One afternoon when I was having my annual physical, after my doctor had finished poking and prodding and I had stopped complaining about it, we sat down to talk for a few minutes while he made notes and wrote a prescription or two. I learned that he had recently been to a conference on American Indian medicine. It sounded so interesting that I signed up for the next session.
So, some months later in Tucson, I was one in a circle of people around a Mescalero-Apache medicine man as he turned to the four directions and began to pray, ending with a chant for morning prayer.
Among the 200 people attending, there were at least three races and several nationalities. Most were non-Indians, but there were many tribes represented. The prayer leader, Paul Ortega, was dressed in a sweater and slacks. Two other medicine men were present-both in suits-Edgar Monetathchi Jr., Comanche, and Alonzo Flores, Cheyenne.
Monetathchi was director of the gathering, sponsored by St. Mary's Hospital and Health Center, a Roman Catholic institution in Tucson. It was the twentieth conference on Traditional Indian Medicine in Today's Health System.
The conferences grew out of a workshop in traditional Indian medicine held at nearby University of Arizona. A nurse from the hospital attended and was so inspired that she convinced hospital authorities to develop a program emphasizing the spiritual focus of healing, based in Indian spirituality. Monetathchi was hired to develop and run the program.
Most of the participants in the conference were health care workers, the majority nurses.
Our teachers emphasized the unity of the human being-body, mind, spirit-as the basis for healing. There was teaching about the Indian understanding of the unity of all creation and respect for everything God has made. At the center of all teaching was the practice of unconditional love. Indian spirituality was presented not as a part of life, but as a way of life. Much time was given to teaching ways of meditation.
It was puzzling that in the group of 200 there were so many who reacted to unconditional love and the spiritual way of living as if they were new concepts.
Among the speakers was Frank Clarke, a Hualapai Indian, a physician in family medicine with the Indian Health Service in Phoenix. Clarke said that the non-Indian world seemed to be trying to catch up with Indian wisdom. "The western world has divided up the universe and people into comfortable little pieces, and has forgotten how to put it back together. When western medicine thinks about sickness-which Indians call lack of harmony or unbalance-they send the body to hospitals, send the mind back to schools or mental institutions with bars, and send the soul to church on Sunday."
The Indian way, Clarke said, was "to see the human person as part of the universe." His idea of person, family, and tribe all flowed from a relationship, "a sense of belonging to each other and the total picture."
For the sick, Indians have sacred places for healing, he said. While the modern hospital is cold and sterile, the Indian healing place "puts the ill person into a community of friends; he belongs."
The use of smoke, tobacco, the beat of the drums, and chanting help to focus the consciousness of the ill person, and through creating a harmony of his energies, the sick one is brought back to balance "with the healing forces."
Clarke added, "Indians are part of the world which itself seems to be suffering from a human-caused disease. To heal the earth, native wisdom must be made available. Religion is meant to bind people together. A person must believe in his relationship with the Creator, with creation, and with his world neighbors. Then we can help heal the earth. There is beauty out there and in me."
The meditation techniques, taught mostly by David Powless, an Oneida Indian, were aimed at opening the person to be in touch with self, with God, and with creation. The ultimate aim was shalom-peace, harmony. Much time was given to guided meditations in which we were asked to see and do certain things in our imaginations. Some were designed to confront negative feelings and attitudes.
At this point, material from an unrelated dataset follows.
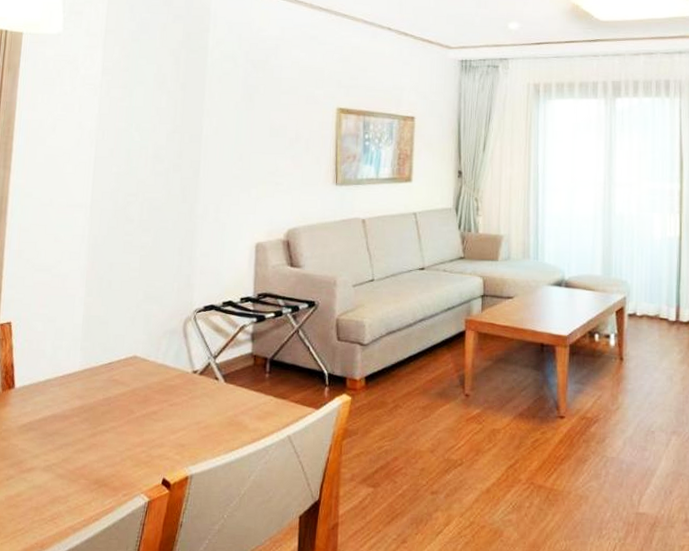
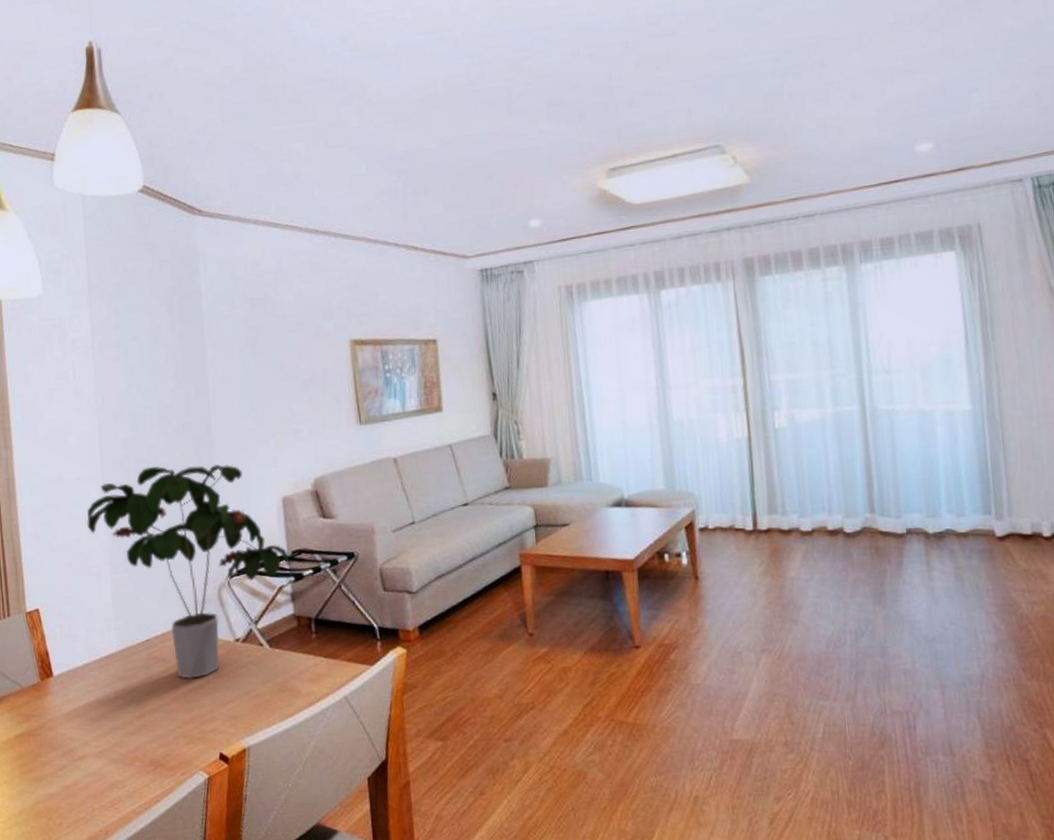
potted plant: none [70,200,254,404] -> present [87,464,289,679]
My favorite involved "Apache tears," little black rocks held during the meditation and used as a focus to get rid of negativity and then as a focus for receiving the love of God.
The night before the closing session the Indians held a powwow for us. In the center of the enormous room were the musicians, four Comanche Indians with a "moon drum." Powwows are events, and other Indians came to join the conference participants. At the opening, Edgar Monetathchi tried to make announcements, but David Powless had arrived in his tribe's traditional ceremonial clothes, hung with bells. No one could hear until he stopped walking.
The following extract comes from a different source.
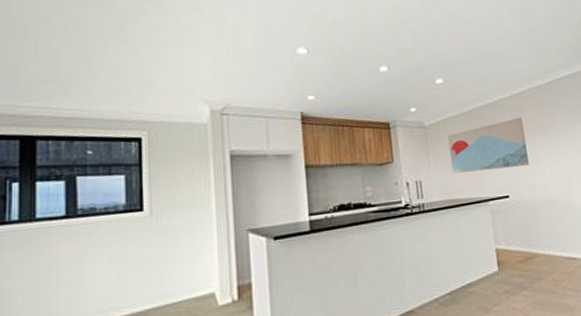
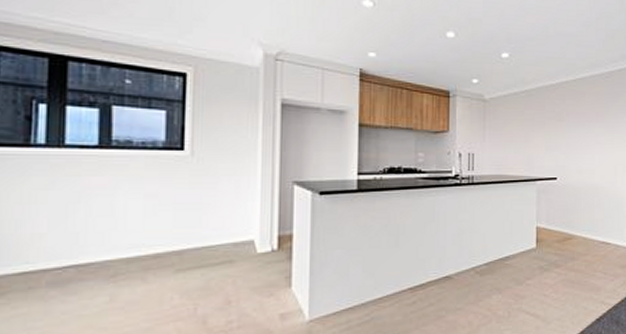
wall art: present [447,117,529,173] -> none [505,102,581,151]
We were invited to join the dances. Curiously I sat out all of them until the war dance. As we shuffled along I said to the sisters from the hospital, "Should you be doing a war dance?" One answered, "Should an Anglican priest?" We laughed and danced on. Later, winded, I turned down invitations to get into what looked like a combination of the Texas two-step and the Virginia reel.
Standing outside, watching the dancers, I was joined by an Indian woman from Canada, a member of the Blackfoot tribe. She had been distressed by hints of New Age ideas in a few of the sessions. "Don't let them get your soul, Father," she said to me. "You take back to Kentucky what you came with." I promised and she smiled, satisfied.